The two men remained silent as they marched her up the steps, and it came as a relief to be out of the bad weather and into the ornate hall beyond.

‘We’re on our own from here I guess,’ Lan said. ‘No taking sides, no serving others, no orders. Just us, just the Knights.’

‘Fine by me,’ Vuldon replied. A young soldier slipped on the wet marble of the corridor in his hurry to check them, and Vuldon slammed a fist into his throat. Winded, the man collapsed in a clatter of armour.

‘Vuldon,’ Tane snapped.

‘What? Lan said we’re on our own.’

‘One could be more subtle about such things,’ Tane remarked with a sigh.

*

Caley followed Shalev and her revenge-seeking comrades through the black gardens of the Imperial residence. They scaled over the enclosed spaces, silent and rhythmic in their process. They flowed through abandoned guard stations, over beds of tundra flowers, ducked below ornate, iron-framed windows, and step by step they negotiated their way towards a particular window stationed by the residence’s kitchens. Two members of staff from Balmacara had long ago defected to the anarchists, and Shalev had gleaned all sorts of useful information including the layout of the residence.

Garbed in cheap, lightweight armour, and looking like some primitive leather-clad tribal warrior, Caley’s heart beat furiously as he watched his idol at work. Shalev held a relic underneath the vast window, activated it, and stood back as the glass melted into a pool of glowing purple slop on the sill beneath. Shalev grabbed the relic and stored it in her satchel. She leapt up, resting her knee on the edge, before manoeuvring inside.

Shalev held out her hand; Caley was the first to take it. Careful not to tread in the liquid glass, he hauled himself inside. As the others gained entry, he shuffled around in the darkness. The place reeked of stewed vegetables and herbs. He could see the shimmer of blades and utensils on one wall, beside two enormous stoves. Pots and pans were hanging above his head, and he swore he spotted a rat’s tail disappear around one corner.

Eventually the Cavesiders were all assembled inside and drawing their weapons before following Shalev through the darkness. Caley found himself getting increasingly angry as they exited the kitchen and rounded the corner. If he had been asked to imagine opulence, he would have struggled to match the reality of this place. How was it possible that people could live like this? Why was there a need for so much gold, so many gemstones, such a finely polished marble floor?

One of the others tried to knock a vase from its pedestal, but Shalev spun on her heels and gripped the ornament.
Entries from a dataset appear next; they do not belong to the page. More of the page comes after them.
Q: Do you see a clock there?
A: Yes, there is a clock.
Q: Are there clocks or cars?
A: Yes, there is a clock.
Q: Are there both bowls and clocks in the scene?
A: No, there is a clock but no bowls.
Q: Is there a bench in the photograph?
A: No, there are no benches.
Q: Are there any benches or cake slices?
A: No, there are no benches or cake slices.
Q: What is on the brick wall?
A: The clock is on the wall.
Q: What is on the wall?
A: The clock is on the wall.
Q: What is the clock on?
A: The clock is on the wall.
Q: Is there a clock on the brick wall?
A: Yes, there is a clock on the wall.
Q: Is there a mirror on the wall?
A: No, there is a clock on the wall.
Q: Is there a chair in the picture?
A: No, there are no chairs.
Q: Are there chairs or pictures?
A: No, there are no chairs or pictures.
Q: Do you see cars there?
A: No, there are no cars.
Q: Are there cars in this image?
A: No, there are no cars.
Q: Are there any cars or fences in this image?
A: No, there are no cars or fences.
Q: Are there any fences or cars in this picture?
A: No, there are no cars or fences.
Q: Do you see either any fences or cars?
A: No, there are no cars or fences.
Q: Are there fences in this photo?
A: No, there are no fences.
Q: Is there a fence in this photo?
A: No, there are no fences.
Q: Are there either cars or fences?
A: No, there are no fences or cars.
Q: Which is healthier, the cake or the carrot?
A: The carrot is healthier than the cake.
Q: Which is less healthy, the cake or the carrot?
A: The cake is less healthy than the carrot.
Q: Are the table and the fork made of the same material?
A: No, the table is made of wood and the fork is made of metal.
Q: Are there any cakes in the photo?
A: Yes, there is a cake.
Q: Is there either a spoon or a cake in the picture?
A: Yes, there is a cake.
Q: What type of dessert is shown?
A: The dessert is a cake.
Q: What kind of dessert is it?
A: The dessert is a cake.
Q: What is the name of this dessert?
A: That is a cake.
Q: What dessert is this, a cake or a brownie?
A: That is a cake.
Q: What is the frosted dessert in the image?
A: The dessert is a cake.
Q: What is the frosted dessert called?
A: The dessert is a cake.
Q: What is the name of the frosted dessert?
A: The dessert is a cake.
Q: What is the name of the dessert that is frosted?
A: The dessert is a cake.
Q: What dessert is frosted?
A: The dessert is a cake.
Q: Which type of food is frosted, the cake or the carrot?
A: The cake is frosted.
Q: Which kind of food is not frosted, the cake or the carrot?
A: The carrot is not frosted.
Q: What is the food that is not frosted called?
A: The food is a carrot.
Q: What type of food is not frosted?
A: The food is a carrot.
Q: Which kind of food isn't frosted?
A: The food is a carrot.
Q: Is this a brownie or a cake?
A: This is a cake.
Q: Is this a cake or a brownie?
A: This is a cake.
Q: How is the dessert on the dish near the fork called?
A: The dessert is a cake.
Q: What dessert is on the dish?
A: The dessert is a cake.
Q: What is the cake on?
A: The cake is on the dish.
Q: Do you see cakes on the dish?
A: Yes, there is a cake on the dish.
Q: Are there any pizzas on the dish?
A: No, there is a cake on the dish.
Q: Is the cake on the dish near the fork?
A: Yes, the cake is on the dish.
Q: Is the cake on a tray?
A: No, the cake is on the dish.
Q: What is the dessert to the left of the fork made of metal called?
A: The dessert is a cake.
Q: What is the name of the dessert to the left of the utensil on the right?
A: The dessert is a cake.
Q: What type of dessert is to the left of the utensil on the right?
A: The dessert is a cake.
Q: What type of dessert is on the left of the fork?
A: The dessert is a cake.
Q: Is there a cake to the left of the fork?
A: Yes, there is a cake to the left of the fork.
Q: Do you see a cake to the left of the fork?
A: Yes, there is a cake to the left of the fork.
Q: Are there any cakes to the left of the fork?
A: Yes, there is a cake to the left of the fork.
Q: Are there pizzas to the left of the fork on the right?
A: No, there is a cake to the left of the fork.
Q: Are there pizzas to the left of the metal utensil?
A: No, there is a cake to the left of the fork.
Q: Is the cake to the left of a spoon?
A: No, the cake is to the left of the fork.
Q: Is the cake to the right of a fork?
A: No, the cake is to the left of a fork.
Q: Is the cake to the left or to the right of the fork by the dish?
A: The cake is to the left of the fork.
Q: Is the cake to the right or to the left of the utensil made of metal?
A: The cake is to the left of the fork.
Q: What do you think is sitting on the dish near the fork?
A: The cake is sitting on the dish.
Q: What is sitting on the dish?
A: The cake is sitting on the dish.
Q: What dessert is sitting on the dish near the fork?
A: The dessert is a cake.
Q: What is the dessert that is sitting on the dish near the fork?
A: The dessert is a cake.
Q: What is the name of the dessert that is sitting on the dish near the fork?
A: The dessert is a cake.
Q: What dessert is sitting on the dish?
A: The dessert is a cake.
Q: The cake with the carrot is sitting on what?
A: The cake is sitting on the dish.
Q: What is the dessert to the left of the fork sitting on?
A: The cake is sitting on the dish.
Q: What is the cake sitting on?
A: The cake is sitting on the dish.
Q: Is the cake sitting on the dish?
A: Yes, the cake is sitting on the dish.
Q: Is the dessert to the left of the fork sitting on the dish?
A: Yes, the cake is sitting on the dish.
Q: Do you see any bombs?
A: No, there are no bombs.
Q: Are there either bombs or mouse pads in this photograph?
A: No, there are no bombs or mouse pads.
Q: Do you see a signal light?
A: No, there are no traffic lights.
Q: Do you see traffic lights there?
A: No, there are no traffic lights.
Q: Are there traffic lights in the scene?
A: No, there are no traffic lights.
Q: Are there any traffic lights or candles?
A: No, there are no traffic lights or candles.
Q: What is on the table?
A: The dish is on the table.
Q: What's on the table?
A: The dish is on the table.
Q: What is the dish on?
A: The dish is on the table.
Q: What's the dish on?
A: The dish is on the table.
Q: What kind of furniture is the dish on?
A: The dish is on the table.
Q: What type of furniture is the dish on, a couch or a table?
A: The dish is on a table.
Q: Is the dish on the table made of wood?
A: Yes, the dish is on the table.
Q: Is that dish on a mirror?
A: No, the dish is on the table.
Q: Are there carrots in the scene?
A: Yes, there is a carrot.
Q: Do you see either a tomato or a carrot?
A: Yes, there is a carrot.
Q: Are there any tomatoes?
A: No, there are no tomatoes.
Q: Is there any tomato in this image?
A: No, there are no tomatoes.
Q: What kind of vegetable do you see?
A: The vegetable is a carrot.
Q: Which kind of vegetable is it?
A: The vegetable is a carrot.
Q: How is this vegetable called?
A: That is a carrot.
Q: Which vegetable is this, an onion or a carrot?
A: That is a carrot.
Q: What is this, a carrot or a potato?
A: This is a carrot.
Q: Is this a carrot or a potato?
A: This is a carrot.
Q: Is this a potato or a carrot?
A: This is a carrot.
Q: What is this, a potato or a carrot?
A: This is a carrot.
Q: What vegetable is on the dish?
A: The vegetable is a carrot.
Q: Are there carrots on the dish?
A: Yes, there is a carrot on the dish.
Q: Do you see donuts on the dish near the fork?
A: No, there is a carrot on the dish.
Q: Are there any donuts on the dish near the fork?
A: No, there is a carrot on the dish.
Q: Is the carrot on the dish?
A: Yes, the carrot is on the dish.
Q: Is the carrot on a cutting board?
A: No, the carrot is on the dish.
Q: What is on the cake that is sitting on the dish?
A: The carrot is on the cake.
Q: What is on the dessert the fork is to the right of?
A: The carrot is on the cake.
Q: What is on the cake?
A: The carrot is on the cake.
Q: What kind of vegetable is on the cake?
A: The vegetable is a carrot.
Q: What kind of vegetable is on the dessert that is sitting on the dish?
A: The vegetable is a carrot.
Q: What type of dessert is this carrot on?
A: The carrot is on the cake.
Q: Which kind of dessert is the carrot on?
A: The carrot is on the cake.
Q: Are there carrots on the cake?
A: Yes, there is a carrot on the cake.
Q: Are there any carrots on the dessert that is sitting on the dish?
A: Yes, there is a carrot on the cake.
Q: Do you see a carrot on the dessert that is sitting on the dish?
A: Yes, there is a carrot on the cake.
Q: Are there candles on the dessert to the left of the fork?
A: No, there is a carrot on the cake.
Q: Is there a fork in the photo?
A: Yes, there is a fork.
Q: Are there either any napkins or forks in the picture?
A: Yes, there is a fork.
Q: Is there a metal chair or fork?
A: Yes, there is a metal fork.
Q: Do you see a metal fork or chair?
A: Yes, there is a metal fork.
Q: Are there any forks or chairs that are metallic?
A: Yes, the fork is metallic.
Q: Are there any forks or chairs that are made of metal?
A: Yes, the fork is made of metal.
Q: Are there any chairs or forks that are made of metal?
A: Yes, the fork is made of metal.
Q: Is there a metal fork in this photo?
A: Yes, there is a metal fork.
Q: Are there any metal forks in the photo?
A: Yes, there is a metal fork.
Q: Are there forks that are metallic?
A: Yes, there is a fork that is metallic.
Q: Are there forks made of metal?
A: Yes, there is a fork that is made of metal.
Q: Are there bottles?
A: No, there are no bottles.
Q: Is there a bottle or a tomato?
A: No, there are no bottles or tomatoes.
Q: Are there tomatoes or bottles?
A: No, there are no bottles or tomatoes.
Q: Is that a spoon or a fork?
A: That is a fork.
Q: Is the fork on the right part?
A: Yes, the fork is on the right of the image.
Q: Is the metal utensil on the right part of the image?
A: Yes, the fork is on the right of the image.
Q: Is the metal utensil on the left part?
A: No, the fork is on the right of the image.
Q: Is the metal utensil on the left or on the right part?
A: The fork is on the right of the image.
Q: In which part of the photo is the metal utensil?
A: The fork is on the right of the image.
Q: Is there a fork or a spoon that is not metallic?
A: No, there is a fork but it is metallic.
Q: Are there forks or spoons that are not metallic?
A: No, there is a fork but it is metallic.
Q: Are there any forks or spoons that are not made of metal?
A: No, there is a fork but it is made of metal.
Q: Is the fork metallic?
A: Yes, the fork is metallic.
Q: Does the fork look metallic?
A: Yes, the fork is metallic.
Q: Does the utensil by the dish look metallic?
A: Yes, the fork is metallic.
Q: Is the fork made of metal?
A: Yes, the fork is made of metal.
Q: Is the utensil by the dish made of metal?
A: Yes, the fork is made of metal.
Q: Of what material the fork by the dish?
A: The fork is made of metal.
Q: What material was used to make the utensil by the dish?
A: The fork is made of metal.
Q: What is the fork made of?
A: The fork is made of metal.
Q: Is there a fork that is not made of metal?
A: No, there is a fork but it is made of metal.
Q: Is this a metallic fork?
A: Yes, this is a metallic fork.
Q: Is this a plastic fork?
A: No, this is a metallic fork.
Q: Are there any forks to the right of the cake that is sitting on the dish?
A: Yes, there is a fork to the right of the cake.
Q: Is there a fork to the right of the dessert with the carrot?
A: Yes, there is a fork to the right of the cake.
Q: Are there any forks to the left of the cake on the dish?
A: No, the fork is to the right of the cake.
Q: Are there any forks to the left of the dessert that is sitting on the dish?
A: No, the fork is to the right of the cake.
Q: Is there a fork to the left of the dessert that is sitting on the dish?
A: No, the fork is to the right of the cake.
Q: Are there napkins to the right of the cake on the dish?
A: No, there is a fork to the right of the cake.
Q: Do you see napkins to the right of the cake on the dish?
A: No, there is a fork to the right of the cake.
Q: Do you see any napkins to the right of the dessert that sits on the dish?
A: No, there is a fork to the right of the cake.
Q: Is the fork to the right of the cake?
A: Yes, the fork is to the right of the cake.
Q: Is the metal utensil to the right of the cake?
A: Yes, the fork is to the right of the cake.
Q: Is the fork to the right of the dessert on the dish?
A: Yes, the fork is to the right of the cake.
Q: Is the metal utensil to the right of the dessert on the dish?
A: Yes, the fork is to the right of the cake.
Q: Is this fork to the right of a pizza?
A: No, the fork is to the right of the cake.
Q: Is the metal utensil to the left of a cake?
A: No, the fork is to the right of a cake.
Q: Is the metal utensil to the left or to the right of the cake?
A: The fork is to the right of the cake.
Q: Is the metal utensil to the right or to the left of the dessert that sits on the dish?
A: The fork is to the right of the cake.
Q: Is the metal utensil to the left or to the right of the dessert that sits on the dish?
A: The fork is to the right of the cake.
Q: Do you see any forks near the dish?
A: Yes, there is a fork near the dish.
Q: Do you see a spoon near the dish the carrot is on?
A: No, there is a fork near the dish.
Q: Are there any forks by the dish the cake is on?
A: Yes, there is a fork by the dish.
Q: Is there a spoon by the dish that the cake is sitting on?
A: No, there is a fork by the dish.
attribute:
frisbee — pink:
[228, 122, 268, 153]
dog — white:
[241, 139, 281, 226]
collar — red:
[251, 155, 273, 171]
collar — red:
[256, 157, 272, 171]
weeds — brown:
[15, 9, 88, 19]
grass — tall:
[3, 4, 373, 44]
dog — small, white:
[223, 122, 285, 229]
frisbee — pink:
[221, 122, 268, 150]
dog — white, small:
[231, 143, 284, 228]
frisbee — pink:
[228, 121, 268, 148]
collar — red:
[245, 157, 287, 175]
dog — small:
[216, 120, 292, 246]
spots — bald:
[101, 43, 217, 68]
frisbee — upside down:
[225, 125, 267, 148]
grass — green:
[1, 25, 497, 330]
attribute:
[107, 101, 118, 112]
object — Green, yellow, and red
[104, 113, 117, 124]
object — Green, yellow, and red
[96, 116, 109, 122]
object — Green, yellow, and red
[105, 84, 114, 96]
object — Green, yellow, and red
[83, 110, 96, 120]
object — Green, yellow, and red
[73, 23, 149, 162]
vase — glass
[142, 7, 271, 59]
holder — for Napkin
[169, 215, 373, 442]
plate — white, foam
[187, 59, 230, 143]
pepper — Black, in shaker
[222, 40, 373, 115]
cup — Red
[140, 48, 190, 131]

She whispered harshly, ‘I know you want to destroy this place – but not yet, not now. First, we kill Urtica. With him dead, the fun can commence.’

Shalev led the way, having memorized the route from a crudely drawn map. She clutched a relic in one fist, ready to apply it, and Caley didn’t have a clue what it would do, but he felt safe with the fact that something secret and advanced could be used against the Imperials.

They progressed taking slow, cautionary steps, suddenly pressing themselves against the wall whenever anyone passed. Some corridors contained a constant level of activity: Imperial missives being carried about the place, soldiers marching with some urgency. It surprised Caley, given the time of night.

They climbed the stairs and reached the third or fourth level – he couldn’t be certain which it was – and they were presented with a vast, carpeted floor. Murals covered the walls and ceilings, though they couldn’t be discerned properly in this light.

Somewhere outside, the wind still moaned.